I decided to leave it. There are four holes for traction pegs on each side of the pedal that are conspicuously empty on my test pedals. I did spend some time with them in there, but when I dutifully experimented with how much traction I had with the pedal mid-foot in an emergency situation, it was no better or worse than other similar pedals. But really, the primary claimed benefit those cleats offer, getting some contact with the pedal’s front and rear “wings,” was slightly more noticeable than on other pedals, but the pegs didn’t add much to that. The contact with those pegs did help subtly damp the free twisting motion before clipping out, but I didn’t notice that the pegs themselves, added any resistance to fore/aft flex.

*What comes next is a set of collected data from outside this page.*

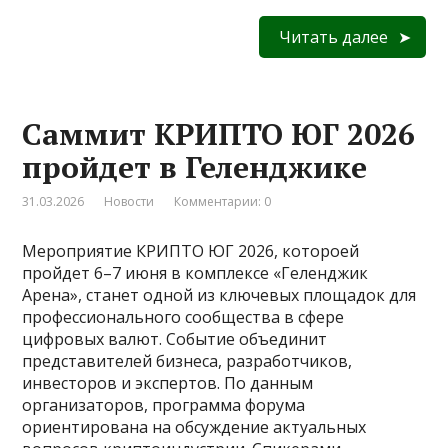
Читать далее
Саммит КРИПТО ЮГ 2026
пройдет в Геленджике
31.03.2026
Новости
Комментарии: 0
Мероприятие КРИПТО ЮГ 2026, котороей
пройдет 6–7 июня в комплексе «Геленджик
Арена», станет одной из ключевых площадок для
профессионального сообщества в сфере
цифровых валют. Событие объединит
представителей бизнеса, разработчиков,
инвесторов и экспертов. По данным
организаторов, программа форума
ориентирована на обсуждение актуальных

But what I did notice is that, as with most pedals of this type, the pegs narrowed the angle of attack for clipping in. Hope’s system does make it possible to stamp more directly down on the pedal to clip in, because both the forward and rearward hooks on the pedals are spring-loaded, but I still found it took less force to clip in if I stuck with the toe-first approach that I’d been using for the past 25 years. The closer connection the Hope pegs are able to make with the shoe’s sole when clipped in means that, before you’re clipped in, those pegs would bump the sole and angle the pedal down a few millimeters as my foot approached to clip in. Again, old habits die hard, and had I spent a few more weeks re-learning how to clip in, maybe I could have kept the pegs, but in my use case, I was perfectly happy without them. And either way, clipping out felt totally natural. Hope offers two cleats with the Union TCs, one with more float and a softer release, and one with slightly narrower float and a more solid release. Despite some knee injuries, I found the narrow, solid-release cleats worked great for me. The more positive “click” is more familiar and reassuring, and the tension adjustment on the pedal allowed me to fine tune the actual force I needed to get in and out.
And by the way, that sprung forward hook on the pedal worried me at first. It’s surprisingly light action, and on Time pedals, the sprung forward hook allows my feet to slide forward slightly under heavy braking or on steep trails. But not on the Hope Unions. In every way, these are the most solid, supportive traditional pedals I’ve used. And of course, the most beautiful. For once, I’m going to miss how they look now once I’ve beaten them up for a few seasons. As for how they work, I’ll have to get back to you on that.